On Tuesday, 10/27/2009, I bought BWP near 26, Boardwalk Pipeline Partners, and sold the Nov 25 calls against it. The ex dividend date was 10/29/2009, Thursday. BWP will pay out $0.495 per share.
Wednesday, the owner of the calls exercised and called away my stock so that he will be owner of record and receive the dividend. The Nov 25 put closed at 0.35 bid 0.5 offered, so it makes sense that the stock was called. What does the put have to do with it?
Conversion
An arbitrageur would look at the conversion to decide whether to do this trade.
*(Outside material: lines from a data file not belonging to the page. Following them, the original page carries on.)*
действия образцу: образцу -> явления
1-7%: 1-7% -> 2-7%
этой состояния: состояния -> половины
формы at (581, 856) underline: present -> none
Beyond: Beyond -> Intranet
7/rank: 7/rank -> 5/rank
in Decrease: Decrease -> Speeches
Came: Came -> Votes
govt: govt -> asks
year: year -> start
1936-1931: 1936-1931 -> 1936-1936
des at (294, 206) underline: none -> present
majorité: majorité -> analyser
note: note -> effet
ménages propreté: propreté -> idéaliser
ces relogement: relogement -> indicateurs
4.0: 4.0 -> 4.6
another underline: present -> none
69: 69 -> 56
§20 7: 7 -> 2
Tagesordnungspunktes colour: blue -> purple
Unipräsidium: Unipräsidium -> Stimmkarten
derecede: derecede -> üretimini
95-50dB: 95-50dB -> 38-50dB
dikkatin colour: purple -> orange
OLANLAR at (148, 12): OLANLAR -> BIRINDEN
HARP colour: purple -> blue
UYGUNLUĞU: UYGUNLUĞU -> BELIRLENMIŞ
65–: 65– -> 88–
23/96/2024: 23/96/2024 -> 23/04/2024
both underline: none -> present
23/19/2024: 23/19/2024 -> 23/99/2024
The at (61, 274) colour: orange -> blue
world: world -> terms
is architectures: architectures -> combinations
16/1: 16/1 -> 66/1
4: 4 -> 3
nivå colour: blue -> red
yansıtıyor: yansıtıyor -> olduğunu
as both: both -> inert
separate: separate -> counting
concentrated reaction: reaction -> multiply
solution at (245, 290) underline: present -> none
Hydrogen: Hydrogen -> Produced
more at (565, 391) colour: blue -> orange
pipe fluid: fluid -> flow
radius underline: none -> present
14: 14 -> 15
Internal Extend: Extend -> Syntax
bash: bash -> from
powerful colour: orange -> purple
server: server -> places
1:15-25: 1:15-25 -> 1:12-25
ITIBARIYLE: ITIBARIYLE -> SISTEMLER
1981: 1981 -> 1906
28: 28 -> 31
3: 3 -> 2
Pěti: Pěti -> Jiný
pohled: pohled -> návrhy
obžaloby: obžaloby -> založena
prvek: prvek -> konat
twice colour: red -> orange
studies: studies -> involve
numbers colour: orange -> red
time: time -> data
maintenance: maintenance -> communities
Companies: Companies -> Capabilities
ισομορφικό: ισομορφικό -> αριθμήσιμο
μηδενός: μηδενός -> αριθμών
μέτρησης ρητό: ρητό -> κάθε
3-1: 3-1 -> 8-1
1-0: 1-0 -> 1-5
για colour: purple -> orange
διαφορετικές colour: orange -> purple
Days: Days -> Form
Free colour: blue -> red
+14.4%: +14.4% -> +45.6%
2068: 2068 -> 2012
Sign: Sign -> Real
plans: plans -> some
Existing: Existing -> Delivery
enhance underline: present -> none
In the conversion, you own the stock at 26 and sold the Nov 25 call at 1 for a net outlay of 25.
To make the position risk free, you could buy the Nov 25 put.
You will receive 0.5 in a few days from the dividend and it will cost 25 *2% * (number of days to Nov expiration) to carry the position.
So how much would you be willing to spend on the put to make this worthwhile?
At expiration, if the stock stays above 25, the call will be exercised and your account receives a credit of 25. So that is a scratch.
So to do this profitably, the put has cost less than the dividend received minus the interest cost to finance the buy-write.
So that is the condition: d – i > p.
Here is another way to look at it:
Market Maker’s Trade
Here is Stan Freifeld’s derivation for those of you, like me, that feel deriving helps make the connections to understanding. The derivation is based on what market makers might do to get the dividend since their costs are so low. They might buy deep in the money calls and sell the next call up for $5 if that is how far apart they are. Then they exercise the call on the cum date (day before ex-dividend date). Now they have long stock and the short calls that they started with. Of course, the owners of the short calls will exercise too. If they are left with five or ten percent of the position they started with, they have made money if the dividend is large enough.
So we are starting out C1 – C2 > 0 in order to have a profitable position.
We exercise C1 so we have S + d -i -C2 > 0. That is, we have stock, S, the dividend, d, and we have to pay the interest, i, for financing the stock.
S – C2 = -P2 since a buy-write is equivalent to a short put. Put that in our equation, d – i -P2 > 0. Add P2 to both sides and we have our condition for exercise:
d – i > P2
For BWP d = 0.495 i is negligible and P2 was 0.35 So the condition was satisfied.